## Source records

++++

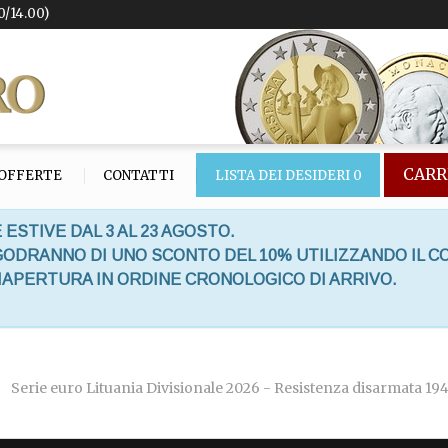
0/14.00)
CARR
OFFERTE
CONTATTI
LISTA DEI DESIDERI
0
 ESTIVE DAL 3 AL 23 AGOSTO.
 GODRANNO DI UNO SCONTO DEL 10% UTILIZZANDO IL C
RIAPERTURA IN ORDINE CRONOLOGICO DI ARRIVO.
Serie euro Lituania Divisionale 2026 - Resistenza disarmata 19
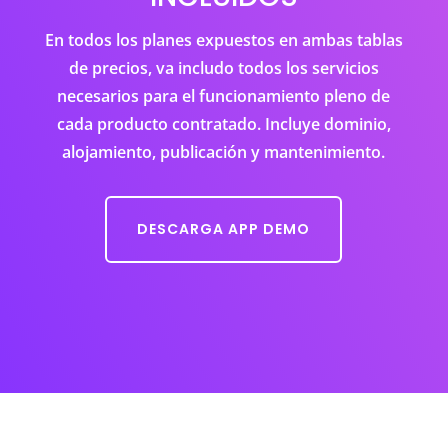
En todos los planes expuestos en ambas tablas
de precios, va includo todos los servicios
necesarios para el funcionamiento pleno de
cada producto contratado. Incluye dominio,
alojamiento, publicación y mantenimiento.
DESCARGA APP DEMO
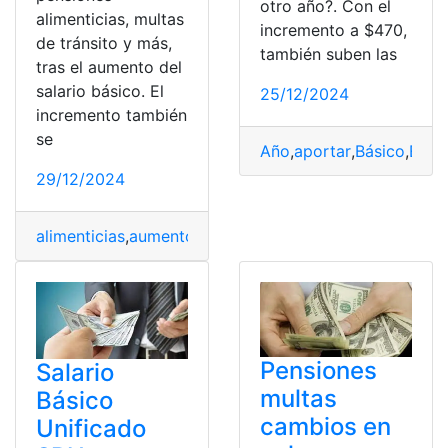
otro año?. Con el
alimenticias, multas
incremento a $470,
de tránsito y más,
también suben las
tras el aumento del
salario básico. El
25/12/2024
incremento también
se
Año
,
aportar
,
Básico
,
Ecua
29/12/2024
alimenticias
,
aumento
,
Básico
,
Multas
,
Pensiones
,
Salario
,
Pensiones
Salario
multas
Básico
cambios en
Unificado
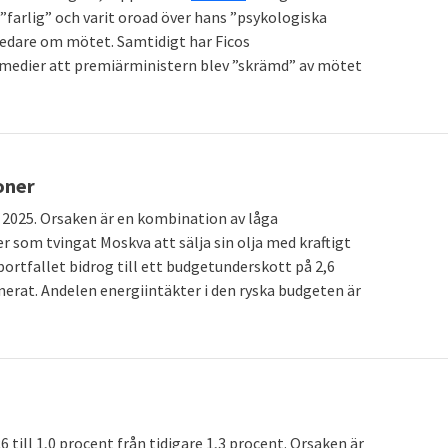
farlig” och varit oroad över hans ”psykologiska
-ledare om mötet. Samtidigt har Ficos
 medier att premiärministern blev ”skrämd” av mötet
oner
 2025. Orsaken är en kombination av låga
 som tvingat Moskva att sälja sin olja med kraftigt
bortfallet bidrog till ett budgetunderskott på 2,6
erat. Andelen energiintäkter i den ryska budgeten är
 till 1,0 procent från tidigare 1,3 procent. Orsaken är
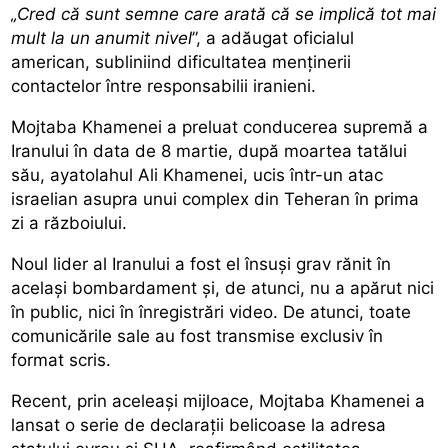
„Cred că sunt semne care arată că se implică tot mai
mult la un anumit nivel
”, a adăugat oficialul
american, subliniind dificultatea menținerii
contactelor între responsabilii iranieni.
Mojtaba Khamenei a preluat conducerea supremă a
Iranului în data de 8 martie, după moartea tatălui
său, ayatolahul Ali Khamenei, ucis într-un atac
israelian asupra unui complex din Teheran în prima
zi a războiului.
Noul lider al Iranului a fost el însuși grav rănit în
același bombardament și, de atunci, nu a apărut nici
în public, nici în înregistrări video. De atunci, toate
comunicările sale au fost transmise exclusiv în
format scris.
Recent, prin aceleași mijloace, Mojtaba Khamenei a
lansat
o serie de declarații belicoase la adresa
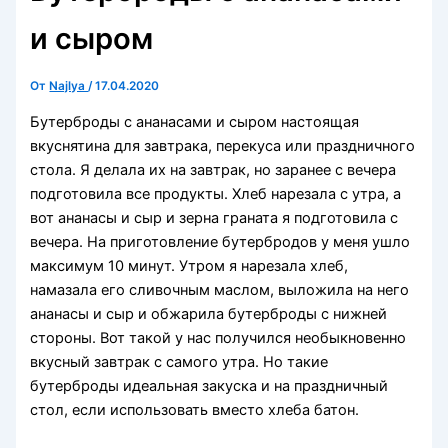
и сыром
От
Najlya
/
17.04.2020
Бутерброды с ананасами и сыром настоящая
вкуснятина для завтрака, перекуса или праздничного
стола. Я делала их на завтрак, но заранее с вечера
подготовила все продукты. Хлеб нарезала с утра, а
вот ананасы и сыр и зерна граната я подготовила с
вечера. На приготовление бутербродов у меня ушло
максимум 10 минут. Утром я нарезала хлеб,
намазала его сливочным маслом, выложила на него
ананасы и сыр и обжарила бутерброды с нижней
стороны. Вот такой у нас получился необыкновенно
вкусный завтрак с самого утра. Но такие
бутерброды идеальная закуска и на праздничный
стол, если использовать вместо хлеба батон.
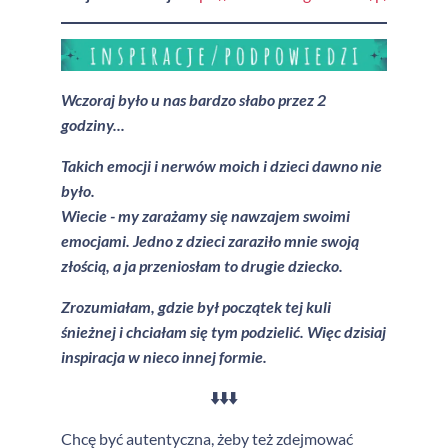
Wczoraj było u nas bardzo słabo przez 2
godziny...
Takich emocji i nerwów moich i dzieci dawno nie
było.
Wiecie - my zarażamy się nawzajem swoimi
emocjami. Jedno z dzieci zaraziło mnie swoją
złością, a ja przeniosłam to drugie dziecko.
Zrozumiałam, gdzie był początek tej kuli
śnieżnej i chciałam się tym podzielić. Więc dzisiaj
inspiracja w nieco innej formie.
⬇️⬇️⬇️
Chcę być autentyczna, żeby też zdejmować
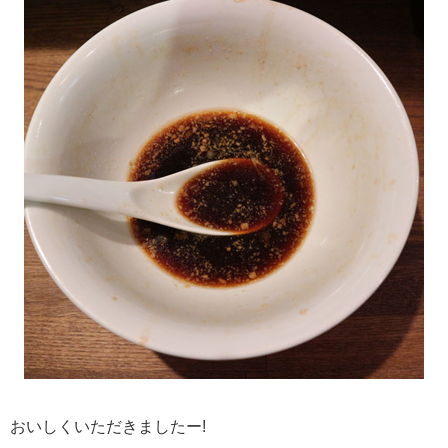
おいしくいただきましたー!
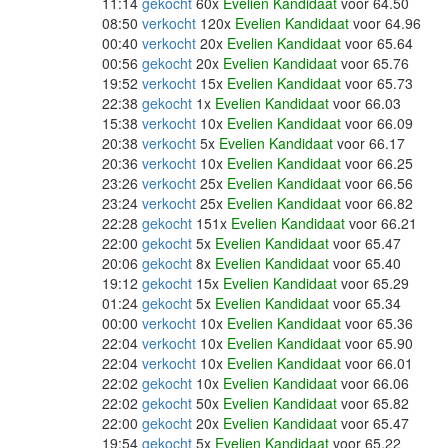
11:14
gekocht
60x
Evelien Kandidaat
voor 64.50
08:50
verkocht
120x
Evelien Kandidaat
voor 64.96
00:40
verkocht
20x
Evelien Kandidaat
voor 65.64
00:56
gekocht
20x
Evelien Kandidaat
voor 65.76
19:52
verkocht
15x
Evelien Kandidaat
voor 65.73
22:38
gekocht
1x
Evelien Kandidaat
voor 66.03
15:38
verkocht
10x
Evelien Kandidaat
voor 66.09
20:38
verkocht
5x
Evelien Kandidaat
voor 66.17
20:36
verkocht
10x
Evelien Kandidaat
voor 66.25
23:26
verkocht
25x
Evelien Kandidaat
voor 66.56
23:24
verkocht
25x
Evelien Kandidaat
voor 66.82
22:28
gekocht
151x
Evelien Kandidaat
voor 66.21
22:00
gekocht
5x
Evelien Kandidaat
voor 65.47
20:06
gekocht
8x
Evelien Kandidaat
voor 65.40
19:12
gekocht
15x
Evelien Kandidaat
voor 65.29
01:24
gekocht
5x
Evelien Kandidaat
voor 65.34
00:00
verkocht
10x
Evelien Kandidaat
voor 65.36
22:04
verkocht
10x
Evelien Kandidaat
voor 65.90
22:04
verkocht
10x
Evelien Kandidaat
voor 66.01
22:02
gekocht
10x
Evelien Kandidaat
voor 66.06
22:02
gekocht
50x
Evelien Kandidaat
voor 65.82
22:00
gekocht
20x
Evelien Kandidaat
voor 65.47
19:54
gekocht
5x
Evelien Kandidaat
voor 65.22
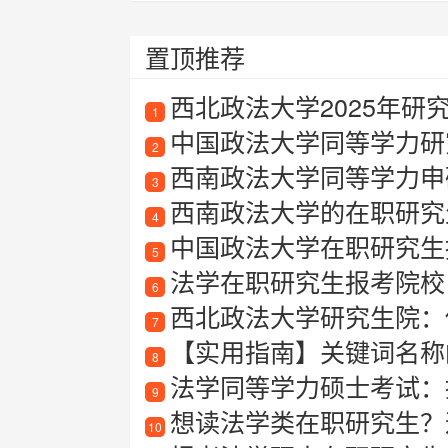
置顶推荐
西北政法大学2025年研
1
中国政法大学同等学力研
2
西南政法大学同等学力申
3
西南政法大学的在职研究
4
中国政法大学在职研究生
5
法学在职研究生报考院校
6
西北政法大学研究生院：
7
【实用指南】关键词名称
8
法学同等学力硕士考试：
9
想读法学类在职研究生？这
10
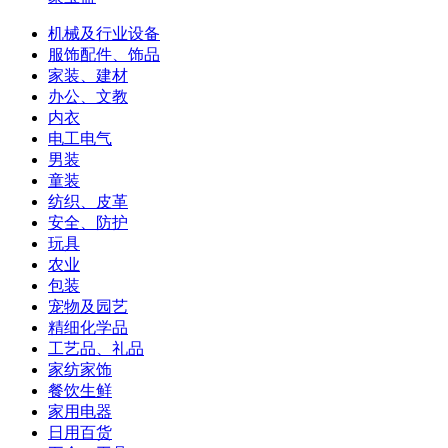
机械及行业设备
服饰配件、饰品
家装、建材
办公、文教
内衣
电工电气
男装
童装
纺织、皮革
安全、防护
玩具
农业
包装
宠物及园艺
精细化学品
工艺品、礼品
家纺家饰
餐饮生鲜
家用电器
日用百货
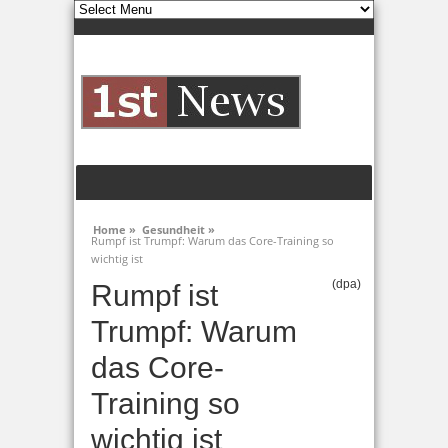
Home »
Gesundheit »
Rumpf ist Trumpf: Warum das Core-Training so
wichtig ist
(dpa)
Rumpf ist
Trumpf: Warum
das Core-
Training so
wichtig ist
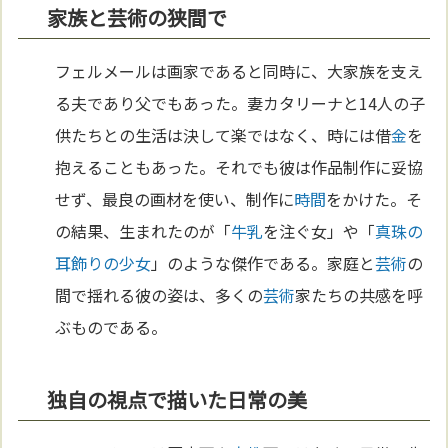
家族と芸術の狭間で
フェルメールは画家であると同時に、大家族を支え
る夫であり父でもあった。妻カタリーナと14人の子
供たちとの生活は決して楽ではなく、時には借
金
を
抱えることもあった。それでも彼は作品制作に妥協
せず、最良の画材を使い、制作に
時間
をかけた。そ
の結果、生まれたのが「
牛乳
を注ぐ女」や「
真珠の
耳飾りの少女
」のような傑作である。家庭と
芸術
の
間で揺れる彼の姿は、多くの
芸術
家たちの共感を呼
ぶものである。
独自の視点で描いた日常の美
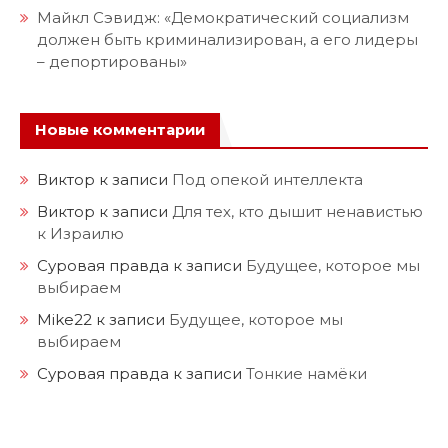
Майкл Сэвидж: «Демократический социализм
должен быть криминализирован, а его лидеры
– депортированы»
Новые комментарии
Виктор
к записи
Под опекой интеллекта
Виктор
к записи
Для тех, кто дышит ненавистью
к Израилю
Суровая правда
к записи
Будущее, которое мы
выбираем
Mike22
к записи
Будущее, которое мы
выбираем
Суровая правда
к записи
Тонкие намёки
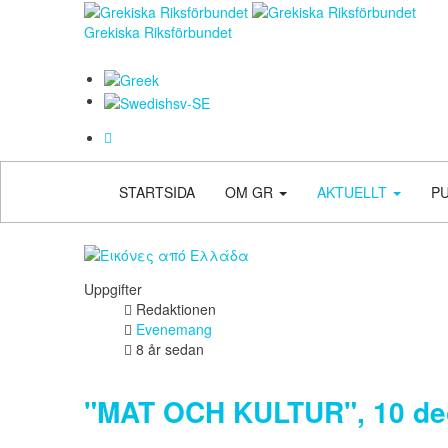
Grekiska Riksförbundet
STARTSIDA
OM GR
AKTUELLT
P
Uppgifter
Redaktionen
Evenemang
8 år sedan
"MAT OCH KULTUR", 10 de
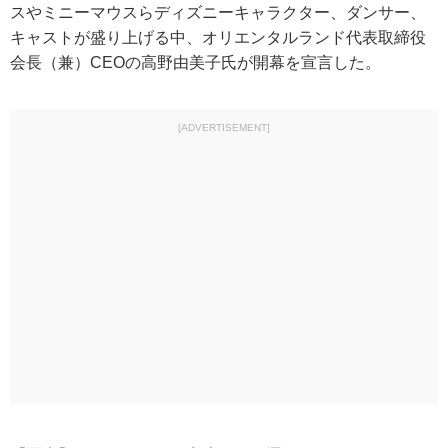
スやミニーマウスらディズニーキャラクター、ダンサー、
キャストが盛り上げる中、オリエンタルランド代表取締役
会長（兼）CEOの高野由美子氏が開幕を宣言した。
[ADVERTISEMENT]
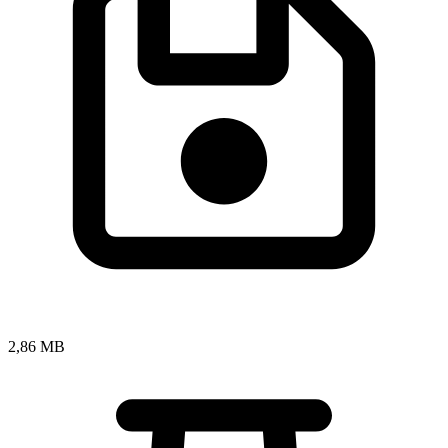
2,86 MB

++++

## What you should do
Pick every line containing the word "сыром" out of the material, and copy those lines.

## Solution to the problem
и сыром
Бутерброды с ананасами и сыром настоящая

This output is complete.